Selling raw milk for humans is illegal in Florida, and, according to many food scientists, dangerous and foolish. The fat-soluble vitamins in milk, A and D, stand up well to the heat of pasteurization and even ultra-pasteurization, when milk is heated briefly above the boiling point. Raw milk drinkers risk E. coli outbreaks, such as the one that swept through a natural foods co-op in Washington state in 2005.
Other scientists say there is no doubt milk from grass-fed cows is higher in vitamins and essential fatty acids and that pasteurization destroys some nutrients, including beneficial bacteria. Also, they say, raw milk from small farms is safer than milk from the filthy, urban dairies that created an outcry for pasteurization in the early 20th century.
But none of them actually recommend drinking it.
"If I were a dairy farmer, I would be very careful not to sell raw milk," said Ron Schmidt, professor of food science at the University of Florida. "The benefits do not outweigh the risks."
The costs of farming
The underground market of consumers who ignore these warnings is small but "rapidly, rapidly growing," said Sarah Pope, leader of the Tampa Bay chapter of the Weston A. Price Foundation, a raw milk advocacy group.
Founded in 1999, it now has more than 9,000 members nationally, Pope said, and the 350 local members purchase about 1,500 gallons per week from a secretive network of small dairy farmers.

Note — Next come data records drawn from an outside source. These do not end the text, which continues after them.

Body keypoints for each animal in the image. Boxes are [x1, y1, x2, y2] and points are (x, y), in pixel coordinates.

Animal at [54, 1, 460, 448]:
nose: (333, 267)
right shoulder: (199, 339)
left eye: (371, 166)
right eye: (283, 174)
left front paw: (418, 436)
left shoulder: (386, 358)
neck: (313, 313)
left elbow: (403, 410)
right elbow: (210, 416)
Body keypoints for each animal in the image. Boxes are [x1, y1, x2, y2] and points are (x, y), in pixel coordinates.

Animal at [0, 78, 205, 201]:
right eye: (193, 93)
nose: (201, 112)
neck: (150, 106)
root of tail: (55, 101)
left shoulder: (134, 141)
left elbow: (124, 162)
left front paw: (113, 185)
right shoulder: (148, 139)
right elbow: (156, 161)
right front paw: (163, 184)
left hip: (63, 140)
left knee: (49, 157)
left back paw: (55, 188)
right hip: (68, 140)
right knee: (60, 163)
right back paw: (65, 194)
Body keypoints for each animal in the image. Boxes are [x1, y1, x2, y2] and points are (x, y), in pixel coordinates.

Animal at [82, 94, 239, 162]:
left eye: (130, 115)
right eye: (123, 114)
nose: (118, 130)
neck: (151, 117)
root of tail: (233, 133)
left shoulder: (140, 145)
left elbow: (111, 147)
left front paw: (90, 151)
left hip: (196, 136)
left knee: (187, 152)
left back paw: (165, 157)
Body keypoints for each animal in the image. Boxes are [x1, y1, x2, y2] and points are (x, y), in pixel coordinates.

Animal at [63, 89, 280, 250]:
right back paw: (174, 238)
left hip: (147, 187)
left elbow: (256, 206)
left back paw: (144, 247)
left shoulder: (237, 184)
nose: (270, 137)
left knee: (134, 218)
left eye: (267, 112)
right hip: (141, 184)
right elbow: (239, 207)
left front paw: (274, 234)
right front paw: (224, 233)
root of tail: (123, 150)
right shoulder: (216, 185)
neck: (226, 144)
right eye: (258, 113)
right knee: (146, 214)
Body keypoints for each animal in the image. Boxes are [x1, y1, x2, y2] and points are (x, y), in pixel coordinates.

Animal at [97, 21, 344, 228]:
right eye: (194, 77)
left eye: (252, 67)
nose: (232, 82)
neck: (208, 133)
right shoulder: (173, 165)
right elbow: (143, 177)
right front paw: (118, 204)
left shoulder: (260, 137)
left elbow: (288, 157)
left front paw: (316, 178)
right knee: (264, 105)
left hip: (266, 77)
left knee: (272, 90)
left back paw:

When Stoltzfoos started raising cattle five years ago at a tiny dairy outside Dade City, supplying these buyers was easy because most of them lived nearby. Forced north by high land prices and neighbors hostile to his methods, he now relies mostly on one of his customers to distribute his products.
This customer drives to his farm from her home in Bradenton and stops to supply several co-ops on her return trip, consuming more gallons of gasoline than the amount of milk Stoltzfoos' herd produces in one day.
This causes Stoltzfoos to think, after lunch and before he heads back outside in the afternoon to move his broilers and beef cattle, how he could make his kind of farming efficient enough to feed 300-million Americans.
Prices must come down to attract a larger market. But consumers must also learn to pay more for naturally raised products - enough to lure more families into farming and to allow them to compete with developers to buy land closer to cities.
Some organic farmers also suggest redirecting the billions of dollars in federal subsidies away from industrial agriculture and back to family farms.
Not Stoltzfoos.
"Subsidies come with strings attached," he said.
"And the U.S. will not tell me what to do."